4. Metabolite(s) of curcumin were also not included in this review article.

Our answer: We only shortly dealt with curcumin derivatives, since they do not reflect the concept of CAM. Still, in regard to the referee’s comment, we have now included in “Curcumin delivery”: “The development of potent curcumin analogues and derivatives may also overcome limitations of the pure compound [123]. In principle, three parts of the curcumin molecule may serve as targets for structural modification: the aromatic rings, the β-diketone moiety, and the two flanking double bonds.

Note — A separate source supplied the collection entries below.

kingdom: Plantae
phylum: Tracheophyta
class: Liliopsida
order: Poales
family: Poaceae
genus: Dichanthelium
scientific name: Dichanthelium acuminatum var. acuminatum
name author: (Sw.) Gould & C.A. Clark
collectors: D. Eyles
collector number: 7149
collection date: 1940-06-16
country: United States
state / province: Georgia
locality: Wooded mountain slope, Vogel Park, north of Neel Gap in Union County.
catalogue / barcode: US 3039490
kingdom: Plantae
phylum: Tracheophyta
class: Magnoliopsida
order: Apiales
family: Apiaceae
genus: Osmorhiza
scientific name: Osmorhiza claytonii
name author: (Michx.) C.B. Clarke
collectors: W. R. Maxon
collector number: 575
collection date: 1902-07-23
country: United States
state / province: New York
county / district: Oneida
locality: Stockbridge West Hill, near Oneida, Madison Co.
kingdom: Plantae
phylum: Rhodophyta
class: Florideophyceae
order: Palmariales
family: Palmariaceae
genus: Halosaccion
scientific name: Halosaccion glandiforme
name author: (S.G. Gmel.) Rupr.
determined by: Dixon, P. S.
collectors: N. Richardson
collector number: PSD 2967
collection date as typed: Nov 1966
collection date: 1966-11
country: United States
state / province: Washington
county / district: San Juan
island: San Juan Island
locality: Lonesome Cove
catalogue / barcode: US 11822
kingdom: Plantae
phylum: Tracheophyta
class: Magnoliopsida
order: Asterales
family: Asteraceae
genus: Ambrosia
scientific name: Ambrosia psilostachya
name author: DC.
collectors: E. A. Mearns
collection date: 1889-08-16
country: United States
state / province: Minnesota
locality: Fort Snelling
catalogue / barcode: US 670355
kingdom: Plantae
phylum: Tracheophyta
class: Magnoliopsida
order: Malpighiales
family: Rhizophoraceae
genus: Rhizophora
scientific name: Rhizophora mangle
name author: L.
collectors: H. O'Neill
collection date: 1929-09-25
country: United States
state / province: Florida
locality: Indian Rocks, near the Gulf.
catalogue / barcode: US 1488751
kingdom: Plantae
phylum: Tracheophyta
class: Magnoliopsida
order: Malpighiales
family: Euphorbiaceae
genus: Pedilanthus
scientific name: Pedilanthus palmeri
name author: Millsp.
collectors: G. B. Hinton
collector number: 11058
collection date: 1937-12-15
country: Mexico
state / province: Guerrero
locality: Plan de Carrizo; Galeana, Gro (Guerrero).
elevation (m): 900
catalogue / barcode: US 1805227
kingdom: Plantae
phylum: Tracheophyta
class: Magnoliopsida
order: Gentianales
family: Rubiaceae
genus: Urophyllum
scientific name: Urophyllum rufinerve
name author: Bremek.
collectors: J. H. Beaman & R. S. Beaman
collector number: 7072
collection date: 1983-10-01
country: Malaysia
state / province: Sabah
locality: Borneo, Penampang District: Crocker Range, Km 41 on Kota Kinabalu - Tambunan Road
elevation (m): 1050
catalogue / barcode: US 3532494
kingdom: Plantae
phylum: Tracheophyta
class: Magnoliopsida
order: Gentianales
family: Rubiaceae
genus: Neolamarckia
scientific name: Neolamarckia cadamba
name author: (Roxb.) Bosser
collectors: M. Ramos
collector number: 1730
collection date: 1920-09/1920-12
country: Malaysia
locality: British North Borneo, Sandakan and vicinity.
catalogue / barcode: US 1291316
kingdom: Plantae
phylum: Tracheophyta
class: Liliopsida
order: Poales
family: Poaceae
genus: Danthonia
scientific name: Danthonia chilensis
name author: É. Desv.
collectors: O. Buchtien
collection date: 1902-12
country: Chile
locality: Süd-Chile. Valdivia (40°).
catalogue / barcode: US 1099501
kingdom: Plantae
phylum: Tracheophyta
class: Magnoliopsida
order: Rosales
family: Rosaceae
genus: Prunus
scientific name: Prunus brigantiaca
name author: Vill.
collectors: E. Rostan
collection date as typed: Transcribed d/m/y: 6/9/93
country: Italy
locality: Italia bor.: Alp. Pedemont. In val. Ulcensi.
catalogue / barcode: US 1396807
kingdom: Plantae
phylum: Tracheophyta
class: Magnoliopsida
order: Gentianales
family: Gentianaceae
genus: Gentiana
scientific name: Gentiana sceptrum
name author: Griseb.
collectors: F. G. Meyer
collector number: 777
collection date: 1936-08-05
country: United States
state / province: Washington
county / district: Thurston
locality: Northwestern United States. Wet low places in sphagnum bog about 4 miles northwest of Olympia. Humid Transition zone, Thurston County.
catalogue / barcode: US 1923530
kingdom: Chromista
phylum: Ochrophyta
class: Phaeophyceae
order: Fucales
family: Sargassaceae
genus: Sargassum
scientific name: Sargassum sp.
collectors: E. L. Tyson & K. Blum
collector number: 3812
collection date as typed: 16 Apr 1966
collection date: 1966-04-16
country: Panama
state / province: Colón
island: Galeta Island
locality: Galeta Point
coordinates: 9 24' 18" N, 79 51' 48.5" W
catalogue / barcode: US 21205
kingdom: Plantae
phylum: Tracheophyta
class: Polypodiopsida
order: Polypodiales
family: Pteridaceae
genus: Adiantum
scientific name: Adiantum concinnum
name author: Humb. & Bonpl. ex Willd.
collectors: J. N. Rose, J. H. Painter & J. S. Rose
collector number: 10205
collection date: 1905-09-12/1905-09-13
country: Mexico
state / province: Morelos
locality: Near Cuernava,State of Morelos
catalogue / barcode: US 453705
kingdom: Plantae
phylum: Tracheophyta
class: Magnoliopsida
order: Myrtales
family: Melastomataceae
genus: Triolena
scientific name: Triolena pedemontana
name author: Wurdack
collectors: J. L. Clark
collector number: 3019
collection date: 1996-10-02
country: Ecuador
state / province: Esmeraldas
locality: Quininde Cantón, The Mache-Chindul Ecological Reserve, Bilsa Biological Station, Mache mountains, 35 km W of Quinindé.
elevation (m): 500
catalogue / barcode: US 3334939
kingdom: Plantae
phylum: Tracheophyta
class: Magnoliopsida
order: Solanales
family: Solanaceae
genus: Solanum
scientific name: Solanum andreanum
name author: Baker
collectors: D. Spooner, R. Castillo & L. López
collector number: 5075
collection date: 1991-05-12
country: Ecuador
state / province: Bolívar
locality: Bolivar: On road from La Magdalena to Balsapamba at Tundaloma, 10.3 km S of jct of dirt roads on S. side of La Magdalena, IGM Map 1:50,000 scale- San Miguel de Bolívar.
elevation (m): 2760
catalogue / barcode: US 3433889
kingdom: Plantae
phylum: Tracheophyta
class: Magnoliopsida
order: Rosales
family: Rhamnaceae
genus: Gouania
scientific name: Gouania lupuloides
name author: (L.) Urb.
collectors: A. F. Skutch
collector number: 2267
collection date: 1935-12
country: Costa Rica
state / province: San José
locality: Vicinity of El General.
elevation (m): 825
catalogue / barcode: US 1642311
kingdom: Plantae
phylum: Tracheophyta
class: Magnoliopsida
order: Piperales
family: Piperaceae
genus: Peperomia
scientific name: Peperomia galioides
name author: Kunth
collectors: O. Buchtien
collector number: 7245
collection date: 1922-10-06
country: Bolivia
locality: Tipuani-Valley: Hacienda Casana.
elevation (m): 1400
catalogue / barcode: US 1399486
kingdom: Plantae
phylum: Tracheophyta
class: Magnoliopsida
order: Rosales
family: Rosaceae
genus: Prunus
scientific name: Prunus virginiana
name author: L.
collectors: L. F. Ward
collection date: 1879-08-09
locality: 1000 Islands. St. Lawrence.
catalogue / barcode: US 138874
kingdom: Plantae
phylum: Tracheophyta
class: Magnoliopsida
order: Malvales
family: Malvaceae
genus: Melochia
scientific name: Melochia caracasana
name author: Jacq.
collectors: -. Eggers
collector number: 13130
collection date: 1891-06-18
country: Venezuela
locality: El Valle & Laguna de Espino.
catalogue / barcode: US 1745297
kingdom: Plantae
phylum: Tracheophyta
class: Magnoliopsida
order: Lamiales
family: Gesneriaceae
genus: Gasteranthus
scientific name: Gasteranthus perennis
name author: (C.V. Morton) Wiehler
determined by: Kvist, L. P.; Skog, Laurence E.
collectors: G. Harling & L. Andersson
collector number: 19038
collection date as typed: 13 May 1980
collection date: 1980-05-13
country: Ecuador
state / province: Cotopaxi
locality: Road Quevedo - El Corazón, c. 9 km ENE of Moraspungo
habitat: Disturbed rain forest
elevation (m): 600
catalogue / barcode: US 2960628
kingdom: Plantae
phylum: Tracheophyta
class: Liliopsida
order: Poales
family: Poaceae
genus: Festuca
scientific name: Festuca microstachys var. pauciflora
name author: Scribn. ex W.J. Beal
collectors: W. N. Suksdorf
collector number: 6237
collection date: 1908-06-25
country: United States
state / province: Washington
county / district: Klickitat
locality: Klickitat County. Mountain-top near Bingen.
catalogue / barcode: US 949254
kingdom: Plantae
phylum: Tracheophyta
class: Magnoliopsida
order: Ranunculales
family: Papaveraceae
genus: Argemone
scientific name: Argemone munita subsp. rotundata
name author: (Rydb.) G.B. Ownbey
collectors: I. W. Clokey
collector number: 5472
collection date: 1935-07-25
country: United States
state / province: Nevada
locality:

Gao et al. recently demonstrated that pyrimidine-substituted curcumin analogues reverse multidrug resistance [124]. Deletion of the β-diketone moiety as well as mono-carbonyl curcumin analogues have been associated with superior toxicity to cancer cells, compared to the mother compound [125, 126]. Since curcumin is only poorly soluble in water, shortening of a redundant hydrocarbon chain or the introduction of hydrophilic groups offers strategies to increase its water solubility. Modifications of curcumin may include the introduction of halogens, hydroxy, nitro, and methoxy groups [127].”.

5. The main target and/or mechanism(s) of curcumin, even in cells, seems helpful to introduce in clear.

Our answer: We have now added a final figure to summarize the molecular mechanism of curcumin and its effect on cell growth/proliferation, metastasis and apoptosis.

Author Response File: Author Response.docx

Round 2

Reviewer 1 Report

All comments have been addressed in this manuscript.